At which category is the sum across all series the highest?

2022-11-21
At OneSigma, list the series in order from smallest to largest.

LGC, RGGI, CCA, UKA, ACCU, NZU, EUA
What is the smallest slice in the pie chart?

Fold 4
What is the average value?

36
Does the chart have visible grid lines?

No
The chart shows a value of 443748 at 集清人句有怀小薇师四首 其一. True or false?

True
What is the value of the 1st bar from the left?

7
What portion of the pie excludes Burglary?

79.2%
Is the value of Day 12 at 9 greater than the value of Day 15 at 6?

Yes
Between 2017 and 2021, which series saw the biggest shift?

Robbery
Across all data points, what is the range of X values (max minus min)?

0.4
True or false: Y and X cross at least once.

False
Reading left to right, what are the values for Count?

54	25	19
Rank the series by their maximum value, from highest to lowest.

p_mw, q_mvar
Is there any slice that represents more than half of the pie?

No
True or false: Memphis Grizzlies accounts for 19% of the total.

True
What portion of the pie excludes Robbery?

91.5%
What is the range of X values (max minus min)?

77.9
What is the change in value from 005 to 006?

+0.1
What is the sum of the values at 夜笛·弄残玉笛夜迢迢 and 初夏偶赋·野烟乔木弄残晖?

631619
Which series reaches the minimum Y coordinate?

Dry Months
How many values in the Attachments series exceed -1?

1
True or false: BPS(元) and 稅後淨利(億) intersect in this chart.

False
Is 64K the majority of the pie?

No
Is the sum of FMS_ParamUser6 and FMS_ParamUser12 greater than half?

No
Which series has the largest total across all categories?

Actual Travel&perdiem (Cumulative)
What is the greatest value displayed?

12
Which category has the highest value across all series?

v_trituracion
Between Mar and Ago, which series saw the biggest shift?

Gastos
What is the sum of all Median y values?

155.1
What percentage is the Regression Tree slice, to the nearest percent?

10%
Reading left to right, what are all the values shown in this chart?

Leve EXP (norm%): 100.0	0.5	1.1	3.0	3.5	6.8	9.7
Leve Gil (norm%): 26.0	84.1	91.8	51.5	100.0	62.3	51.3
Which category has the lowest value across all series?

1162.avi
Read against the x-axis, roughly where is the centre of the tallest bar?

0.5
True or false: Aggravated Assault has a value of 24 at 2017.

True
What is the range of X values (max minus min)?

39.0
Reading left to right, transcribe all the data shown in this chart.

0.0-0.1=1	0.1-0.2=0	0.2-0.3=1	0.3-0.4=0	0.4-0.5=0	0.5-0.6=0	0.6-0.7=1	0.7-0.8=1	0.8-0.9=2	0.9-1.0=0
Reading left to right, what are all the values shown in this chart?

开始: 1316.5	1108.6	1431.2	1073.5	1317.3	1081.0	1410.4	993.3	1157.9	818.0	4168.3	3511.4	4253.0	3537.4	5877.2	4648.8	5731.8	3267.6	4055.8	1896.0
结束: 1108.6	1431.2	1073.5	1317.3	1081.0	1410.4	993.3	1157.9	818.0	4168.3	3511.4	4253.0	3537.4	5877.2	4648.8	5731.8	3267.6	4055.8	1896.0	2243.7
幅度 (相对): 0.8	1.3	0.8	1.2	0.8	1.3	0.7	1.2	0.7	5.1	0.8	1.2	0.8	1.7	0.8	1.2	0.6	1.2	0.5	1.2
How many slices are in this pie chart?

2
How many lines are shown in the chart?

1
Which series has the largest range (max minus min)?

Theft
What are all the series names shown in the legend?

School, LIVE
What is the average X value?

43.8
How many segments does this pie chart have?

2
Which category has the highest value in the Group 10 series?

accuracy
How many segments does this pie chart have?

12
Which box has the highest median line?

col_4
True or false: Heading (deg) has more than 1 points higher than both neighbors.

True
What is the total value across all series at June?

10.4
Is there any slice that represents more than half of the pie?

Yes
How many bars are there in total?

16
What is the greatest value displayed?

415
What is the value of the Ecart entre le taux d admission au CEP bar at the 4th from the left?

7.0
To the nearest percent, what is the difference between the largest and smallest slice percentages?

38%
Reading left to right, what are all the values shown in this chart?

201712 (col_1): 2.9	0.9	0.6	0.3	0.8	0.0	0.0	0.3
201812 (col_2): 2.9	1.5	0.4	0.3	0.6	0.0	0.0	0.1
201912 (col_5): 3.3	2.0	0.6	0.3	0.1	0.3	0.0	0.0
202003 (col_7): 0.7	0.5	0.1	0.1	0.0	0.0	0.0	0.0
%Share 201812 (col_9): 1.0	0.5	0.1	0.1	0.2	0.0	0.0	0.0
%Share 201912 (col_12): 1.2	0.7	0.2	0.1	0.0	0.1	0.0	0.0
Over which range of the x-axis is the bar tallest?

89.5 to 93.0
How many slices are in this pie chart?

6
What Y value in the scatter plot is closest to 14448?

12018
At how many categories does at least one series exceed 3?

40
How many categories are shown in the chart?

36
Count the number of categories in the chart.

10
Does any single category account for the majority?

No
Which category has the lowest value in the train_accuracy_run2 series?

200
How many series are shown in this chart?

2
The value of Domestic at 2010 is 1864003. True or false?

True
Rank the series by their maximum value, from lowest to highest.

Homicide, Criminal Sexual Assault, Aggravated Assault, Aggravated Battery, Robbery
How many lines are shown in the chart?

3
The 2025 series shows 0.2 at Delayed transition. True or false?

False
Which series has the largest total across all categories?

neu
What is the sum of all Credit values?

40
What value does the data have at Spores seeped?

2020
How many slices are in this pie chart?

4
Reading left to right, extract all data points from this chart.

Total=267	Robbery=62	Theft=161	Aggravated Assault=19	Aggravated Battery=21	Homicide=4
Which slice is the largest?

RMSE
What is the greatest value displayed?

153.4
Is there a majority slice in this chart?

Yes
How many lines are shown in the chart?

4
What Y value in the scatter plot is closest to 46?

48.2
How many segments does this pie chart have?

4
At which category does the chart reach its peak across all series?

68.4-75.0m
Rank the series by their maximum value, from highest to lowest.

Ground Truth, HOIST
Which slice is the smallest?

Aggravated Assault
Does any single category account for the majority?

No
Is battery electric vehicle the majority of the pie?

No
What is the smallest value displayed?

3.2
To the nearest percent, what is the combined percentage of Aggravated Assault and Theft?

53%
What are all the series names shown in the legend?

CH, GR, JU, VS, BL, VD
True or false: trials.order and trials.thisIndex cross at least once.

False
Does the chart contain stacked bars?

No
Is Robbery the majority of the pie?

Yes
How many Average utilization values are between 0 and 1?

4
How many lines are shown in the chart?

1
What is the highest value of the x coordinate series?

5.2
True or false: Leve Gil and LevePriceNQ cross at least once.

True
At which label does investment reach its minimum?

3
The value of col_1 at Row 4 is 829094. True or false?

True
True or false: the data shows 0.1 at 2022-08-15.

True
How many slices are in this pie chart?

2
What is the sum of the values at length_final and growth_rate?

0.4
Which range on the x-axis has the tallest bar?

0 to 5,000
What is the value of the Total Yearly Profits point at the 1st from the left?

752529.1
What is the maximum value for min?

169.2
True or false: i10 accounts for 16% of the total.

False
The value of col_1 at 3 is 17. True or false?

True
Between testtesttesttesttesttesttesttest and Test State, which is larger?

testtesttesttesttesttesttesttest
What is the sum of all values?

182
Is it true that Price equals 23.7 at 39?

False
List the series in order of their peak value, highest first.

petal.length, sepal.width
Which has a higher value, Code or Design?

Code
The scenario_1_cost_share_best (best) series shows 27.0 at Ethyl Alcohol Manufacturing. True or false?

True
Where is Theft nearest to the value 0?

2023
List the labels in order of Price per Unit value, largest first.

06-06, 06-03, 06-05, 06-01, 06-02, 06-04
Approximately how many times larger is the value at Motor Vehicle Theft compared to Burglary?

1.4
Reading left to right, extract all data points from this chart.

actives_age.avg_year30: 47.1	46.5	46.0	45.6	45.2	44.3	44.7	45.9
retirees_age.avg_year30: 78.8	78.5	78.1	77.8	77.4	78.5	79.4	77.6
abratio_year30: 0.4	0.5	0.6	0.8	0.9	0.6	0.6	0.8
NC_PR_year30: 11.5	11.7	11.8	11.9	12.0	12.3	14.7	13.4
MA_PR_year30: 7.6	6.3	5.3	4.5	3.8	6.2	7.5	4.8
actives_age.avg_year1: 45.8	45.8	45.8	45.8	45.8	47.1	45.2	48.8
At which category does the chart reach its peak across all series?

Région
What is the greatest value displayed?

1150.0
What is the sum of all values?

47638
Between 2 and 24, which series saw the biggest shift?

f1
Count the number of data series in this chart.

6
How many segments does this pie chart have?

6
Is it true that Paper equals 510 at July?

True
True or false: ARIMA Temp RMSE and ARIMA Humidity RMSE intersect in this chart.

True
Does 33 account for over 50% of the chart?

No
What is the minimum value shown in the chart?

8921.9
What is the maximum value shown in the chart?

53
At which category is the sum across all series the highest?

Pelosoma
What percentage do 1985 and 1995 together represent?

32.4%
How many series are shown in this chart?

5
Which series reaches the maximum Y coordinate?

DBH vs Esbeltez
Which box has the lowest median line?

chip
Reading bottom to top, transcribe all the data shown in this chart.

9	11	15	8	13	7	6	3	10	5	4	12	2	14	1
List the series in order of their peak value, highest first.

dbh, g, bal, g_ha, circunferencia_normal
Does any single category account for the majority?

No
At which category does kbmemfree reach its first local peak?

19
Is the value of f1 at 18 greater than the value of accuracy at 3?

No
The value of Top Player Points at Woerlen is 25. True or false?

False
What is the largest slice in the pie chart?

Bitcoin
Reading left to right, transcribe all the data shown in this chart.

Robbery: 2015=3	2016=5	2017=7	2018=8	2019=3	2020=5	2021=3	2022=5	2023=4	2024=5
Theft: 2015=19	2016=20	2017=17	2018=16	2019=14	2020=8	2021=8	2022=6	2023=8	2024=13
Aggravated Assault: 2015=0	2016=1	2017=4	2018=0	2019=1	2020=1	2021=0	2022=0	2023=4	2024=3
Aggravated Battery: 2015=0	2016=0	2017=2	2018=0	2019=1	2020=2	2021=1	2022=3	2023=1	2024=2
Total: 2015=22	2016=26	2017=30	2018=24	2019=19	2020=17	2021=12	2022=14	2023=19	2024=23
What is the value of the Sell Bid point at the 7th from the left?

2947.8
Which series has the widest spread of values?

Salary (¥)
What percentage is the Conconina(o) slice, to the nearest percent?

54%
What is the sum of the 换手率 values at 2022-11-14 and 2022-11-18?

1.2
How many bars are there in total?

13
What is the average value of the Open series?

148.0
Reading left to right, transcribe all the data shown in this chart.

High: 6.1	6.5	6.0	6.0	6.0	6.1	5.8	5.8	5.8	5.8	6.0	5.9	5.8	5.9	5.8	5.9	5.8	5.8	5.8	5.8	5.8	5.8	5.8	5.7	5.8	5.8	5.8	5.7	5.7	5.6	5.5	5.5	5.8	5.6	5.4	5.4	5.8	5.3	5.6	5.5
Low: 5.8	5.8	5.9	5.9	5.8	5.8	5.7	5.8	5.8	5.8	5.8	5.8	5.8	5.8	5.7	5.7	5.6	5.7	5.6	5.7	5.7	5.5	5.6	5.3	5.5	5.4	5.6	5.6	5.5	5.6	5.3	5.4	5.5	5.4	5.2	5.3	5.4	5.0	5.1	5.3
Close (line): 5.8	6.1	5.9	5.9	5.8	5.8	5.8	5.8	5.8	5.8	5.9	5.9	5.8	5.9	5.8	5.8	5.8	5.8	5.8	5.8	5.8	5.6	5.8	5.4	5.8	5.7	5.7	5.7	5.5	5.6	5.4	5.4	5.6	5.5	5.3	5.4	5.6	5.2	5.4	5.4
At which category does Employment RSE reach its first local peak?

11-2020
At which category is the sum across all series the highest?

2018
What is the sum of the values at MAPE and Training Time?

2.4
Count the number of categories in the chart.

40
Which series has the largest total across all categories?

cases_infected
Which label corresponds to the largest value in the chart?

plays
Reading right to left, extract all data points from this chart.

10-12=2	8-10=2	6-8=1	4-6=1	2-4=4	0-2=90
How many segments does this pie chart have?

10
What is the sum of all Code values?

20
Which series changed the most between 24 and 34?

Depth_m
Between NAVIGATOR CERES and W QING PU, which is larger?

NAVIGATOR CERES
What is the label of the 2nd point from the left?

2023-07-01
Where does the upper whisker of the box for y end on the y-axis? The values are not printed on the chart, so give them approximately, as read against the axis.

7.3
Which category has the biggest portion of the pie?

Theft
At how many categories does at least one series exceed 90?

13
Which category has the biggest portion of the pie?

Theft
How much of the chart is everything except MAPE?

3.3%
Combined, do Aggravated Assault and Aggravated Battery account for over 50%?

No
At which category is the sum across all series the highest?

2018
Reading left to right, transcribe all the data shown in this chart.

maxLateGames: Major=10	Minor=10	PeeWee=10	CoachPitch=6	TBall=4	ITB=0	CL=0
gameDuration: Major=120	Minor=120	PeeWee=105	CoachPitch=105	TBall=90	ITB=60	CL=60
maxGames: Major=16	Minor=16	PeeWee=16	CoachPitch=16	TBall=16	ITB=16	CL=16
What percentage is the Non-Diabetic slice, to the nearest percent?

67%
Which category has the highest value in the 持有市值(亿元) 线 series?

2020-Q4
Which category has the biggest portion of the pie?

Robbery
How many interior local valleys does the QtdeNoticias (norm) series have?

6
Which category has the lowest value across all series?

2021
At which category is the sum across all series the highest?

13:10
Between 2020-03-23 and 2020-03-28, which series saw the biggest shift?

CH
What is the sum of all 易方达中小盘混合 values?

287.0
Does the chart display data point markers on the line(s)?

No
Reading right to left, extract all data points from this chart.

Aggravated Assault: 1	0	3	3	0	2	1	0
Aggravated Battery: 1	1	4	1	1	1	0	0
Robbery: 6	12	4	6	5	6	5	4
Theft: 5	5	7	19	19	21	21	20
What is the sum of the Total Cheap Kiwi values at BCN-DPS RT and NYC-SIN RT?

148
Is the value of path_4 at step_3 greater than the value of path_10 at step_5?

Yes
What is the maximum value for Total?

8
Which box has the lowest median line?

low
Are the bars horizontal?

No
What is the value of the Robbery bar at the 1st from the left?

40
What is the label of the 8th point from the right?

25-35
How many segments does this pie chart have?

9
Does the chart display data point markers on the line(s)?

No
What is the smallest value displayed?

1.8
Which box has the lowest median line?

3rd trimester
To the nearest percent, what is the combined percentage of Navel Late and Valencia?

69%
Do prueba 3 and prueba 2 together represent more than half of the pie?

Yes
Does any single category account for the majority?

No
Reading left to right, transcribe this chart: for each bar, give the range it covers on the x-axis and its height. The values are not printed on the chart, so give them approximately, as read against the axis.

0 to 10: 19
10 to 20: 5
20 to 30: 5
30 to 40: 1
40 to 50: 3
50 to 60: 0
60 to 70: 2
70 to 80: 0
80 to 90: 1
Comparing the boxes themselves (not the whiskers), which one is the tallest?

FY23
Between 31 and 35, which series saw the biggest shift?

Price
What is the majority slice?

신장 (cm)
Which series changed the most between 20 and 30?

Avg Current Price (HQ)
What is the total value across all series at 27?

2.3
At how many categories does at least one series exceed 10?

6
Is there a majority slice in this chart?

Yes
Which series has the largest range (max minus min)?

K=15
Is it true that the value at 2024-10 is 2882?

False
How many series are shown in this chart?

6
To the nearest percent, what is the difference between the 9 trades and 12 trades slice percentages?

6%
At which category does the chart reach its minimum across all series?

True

----------

### Required work
Retype the data above from its first line through the line containing "What is the average value?", both included, and keep every line exactly as it appears.

### Response below
At which category is the sum across all series the highest?

2022-11-21
At OneSigma, list the series in order from smallest to largest.

LGC, RGGI, CCA, UKA, ACCU, NZU, EUA
What is the smallest slice in the pie chart?

Fold 4
What is the average value?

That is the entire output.